Physical characteristics
- Source: Mountain and forest stream
- • location: Saint-Paul-de-Montminy
- • coordinates: 46°47′02″N 70°22′46″W﻿ / ﻿46.783847°N 70.379536°W
- • elevation: 383 metres (1,257 ft)
- Mouth: Rivière du Sud (Montmagny)
- • location: Notre-Dame-du-Rosaire
- • coordinates: 46°48′27″N 70°25′56″W﻿ / ﻿46.8075°N 70.43222°W
- • elevation: 315 metres (1,033 ft)
- Length: 7.4 kilometres (4.6 mi)

Basin features
- Progression: Rivière du Sud (Montmagny), St. Lawrence River
- • left: (upstream) Ruisseau Dominique
- • right: (upstream)

= Alick River =

River in Chaudière-Appalaches, Quebec (Canada)
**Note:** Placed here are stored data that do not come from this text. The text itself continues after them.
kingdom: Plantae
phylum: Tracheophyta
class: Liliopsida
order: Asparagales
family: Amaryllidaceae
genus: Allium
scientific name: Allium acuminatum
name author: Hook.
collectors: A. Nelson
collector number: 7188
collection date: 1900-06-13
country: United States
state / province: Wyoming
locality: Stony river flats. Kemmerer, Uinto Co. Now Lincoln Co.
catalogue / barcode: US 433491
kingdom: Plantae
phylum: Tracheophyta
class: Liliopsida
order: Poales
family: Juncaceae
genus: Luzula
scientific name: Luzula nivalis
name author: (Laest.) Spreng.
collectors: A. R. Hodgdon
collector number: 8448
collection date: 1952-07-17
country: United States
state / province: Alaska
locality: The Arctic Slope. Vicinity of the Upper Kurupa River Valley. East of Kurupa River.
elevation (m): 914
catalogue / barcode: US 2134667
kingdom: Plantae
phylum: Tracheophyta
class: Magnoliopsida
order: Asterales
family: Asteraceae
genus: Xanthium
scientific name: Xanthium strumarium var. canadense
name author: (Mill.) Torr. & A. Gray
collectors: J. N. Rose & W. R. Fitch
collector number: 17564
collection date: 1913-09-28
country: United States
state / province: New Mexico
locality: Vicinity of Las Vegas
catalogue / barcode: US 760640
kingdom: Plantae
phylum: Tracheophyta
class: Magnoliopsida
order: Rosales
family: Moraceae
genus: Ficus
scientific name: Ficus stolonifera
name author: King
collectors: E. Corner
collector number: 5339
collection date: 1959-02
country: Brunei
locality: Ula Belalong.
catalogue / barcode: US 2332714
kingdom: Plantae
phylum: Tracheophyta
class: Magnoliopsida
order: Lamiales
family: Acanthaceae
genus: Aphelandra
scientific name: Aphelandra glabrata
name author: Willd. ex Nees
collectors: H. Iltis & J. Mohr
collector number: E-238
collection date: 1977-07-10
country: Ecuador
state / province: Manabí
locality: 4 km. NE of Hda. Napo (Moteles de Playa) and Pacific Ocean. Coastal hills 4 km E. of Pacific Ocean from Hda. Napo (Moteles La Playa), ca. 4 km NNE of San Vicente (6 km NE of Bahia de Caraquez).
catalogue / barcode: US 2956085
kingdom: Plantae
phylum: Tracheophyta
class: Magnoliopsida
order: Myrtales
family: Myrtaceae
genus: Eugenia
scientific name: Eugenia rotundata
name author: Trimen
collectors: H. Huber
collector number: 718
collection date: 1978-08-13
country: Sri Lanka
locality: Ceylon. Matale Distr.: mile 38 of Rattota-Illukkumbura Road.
The Alick River (in French: rivière Alick) crosses the municipalities of Saint-Paul-de-Montminy and Notre-Dame-du-Rosaire, in the Montmagny Regional County Municipality, in the administrative region of Chaudière-Appalaches, in Québec, in Canada.

The Alick River is a tributary of the south bank of the Rivière du Sud (Montmagny) which flows first southwest, then northeast to the south bank of St. Lawrence River.

== Toponymy ==
The toponym Rivière Alick was formalized on December 5, 1968, at the Commission de toponymie du Québec.